[[ EXERCISE INPUT, beginning ]]

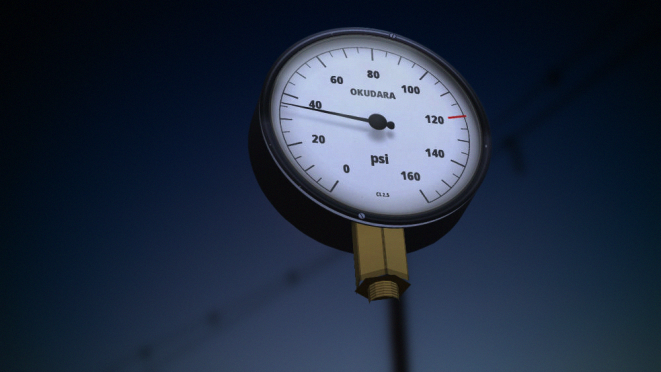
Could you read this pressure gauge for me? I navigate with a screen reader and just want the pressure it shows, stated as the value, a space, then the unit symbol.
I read 35 psi
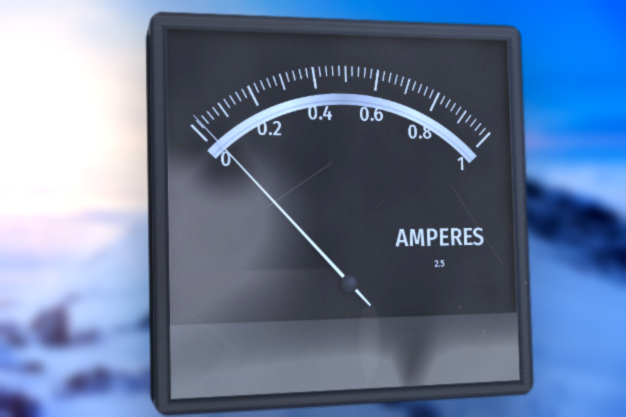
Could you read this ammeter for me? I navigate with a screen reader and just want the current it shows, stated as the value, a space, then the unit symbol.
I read 0.02 A
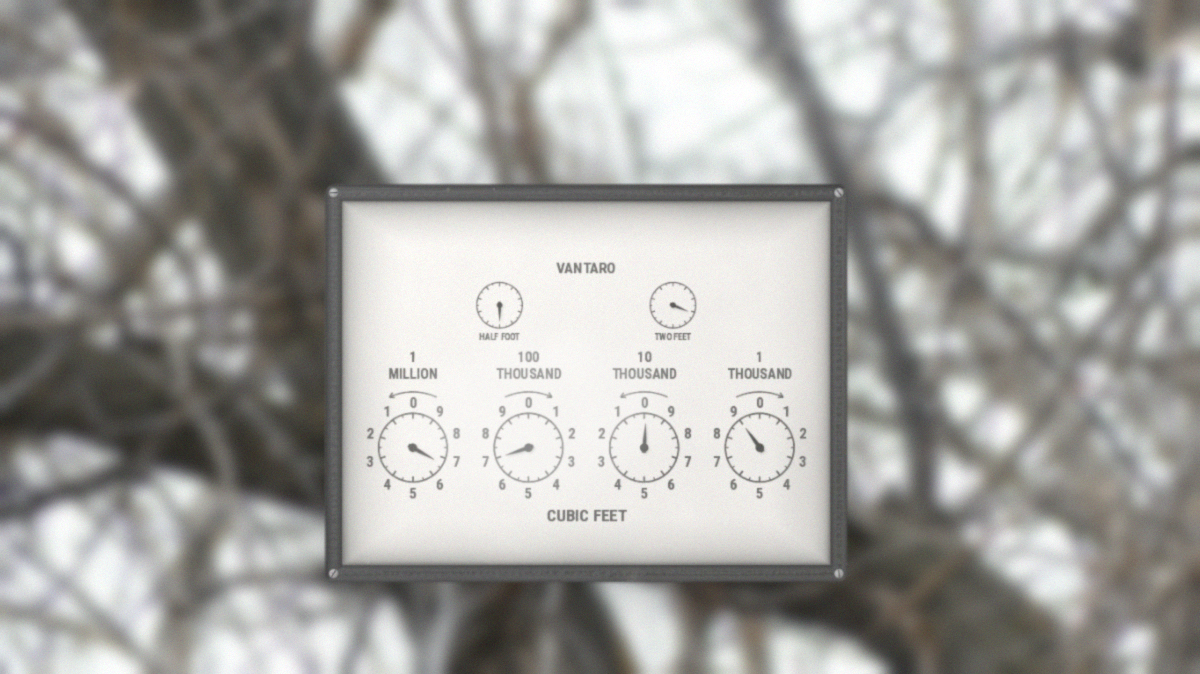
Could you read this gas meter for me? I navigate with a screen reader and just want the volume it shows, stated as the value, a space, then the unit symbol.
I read 669900 ft³
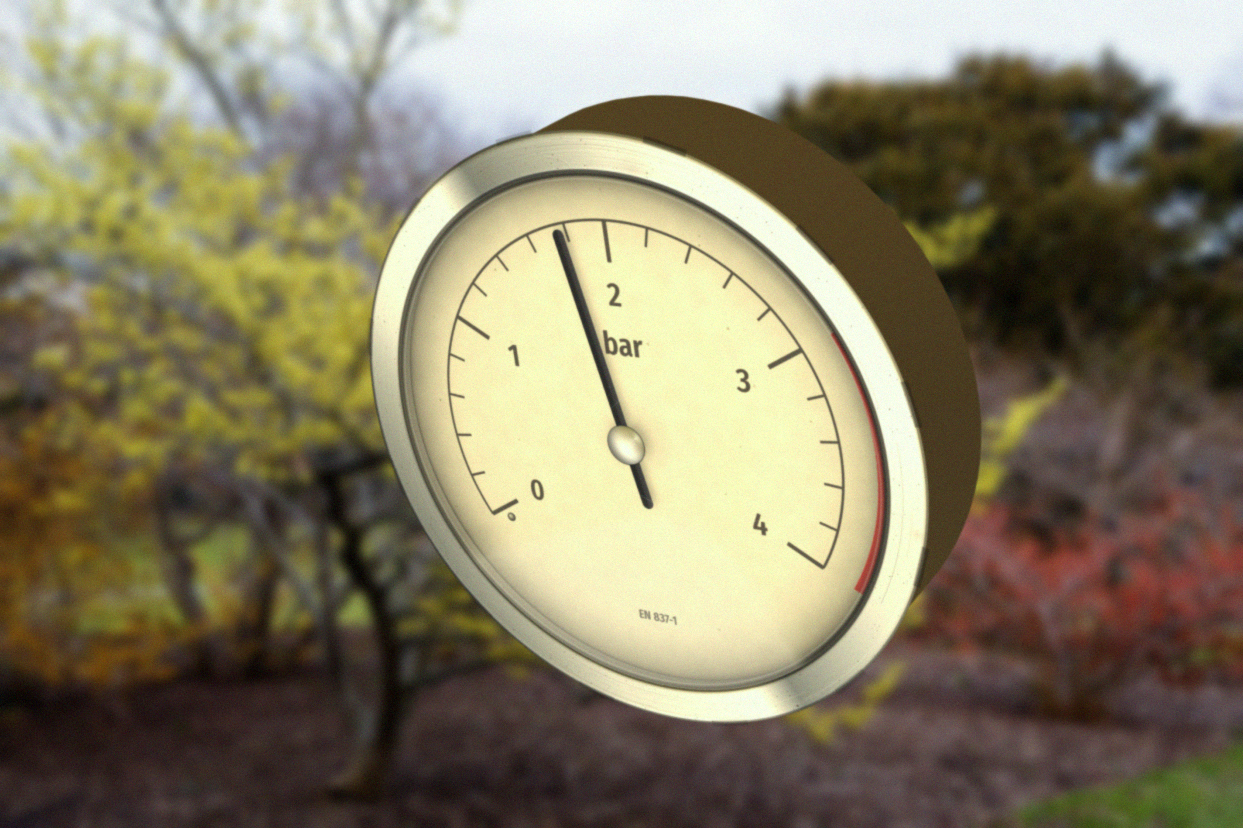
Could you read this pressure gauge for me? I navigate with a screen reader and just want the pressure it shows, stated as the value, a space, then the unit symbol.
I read 1.8 bar
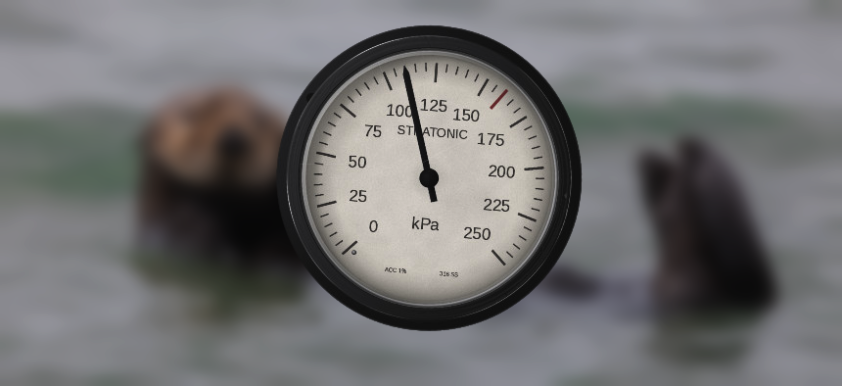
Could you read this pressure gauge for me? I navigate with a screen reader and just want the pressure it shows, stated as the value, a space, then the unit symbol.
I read 110 kPa
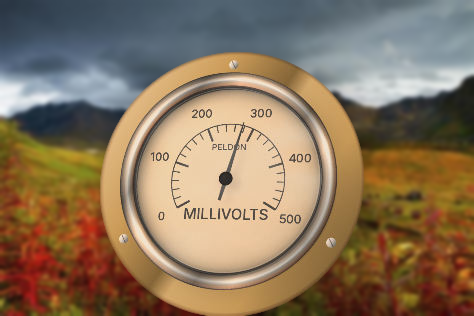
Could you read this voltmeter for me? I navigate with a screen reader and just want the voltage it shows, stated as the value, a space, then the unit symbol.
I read 280 mV
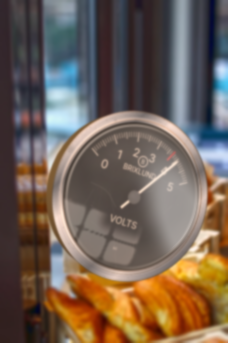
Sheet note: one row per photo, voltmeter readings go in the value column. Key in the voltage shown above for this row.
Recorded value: 4 V
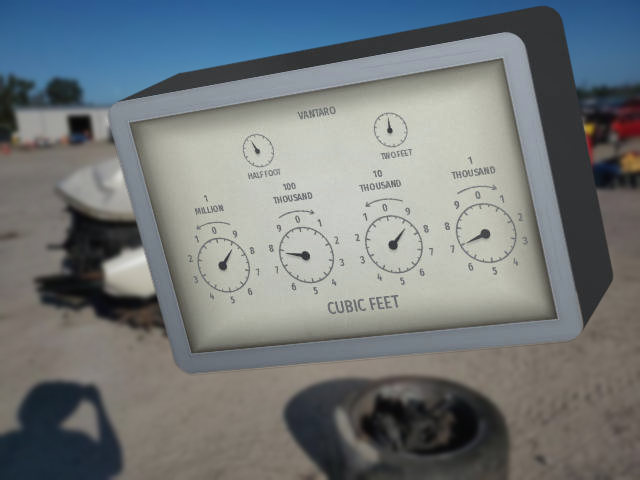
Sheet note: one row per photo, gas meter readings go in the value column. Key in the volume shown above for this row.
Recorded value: 878700 ft³
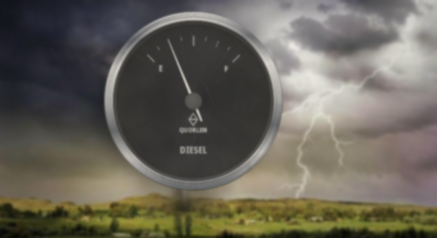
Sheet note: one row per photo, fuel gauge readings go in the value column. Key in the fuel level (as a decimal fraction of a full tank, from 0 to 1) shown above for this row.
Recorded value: 0.25
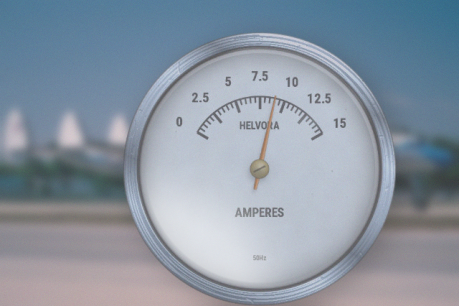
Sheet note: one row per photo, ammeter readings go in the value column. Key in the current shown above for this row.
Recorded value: 9 A
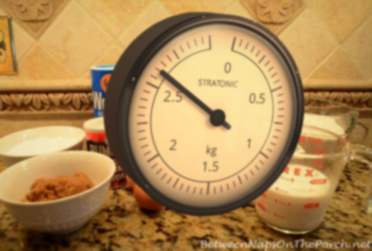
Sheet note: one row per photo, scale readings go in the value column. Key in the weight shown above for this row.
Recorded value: 2.6 kg
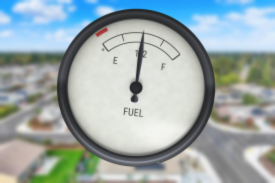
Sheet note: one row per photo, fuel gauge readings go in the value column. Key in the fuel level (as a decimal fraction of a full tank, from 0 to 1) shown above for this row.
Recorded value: 0.5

[[ EXERCISE INPUT, end ]]

AIM OF THE TASK: Reproduce every line above from the one containing "Sheet note: one row per photo, ammeter" down to the one containing "Recorded value: 2.6 kg", with both of those lines included. Leave the pictures out of your answer.

ANSWER:
Sheet note: one row per photo, ammeter readings go in the value column. Key in the current shown above for this row.
Recorded value: 9 A
Sheet note: one row per photo, scale readings go in the value column. Key in the weight shown above for this row.
Recorded value: 2.6 kg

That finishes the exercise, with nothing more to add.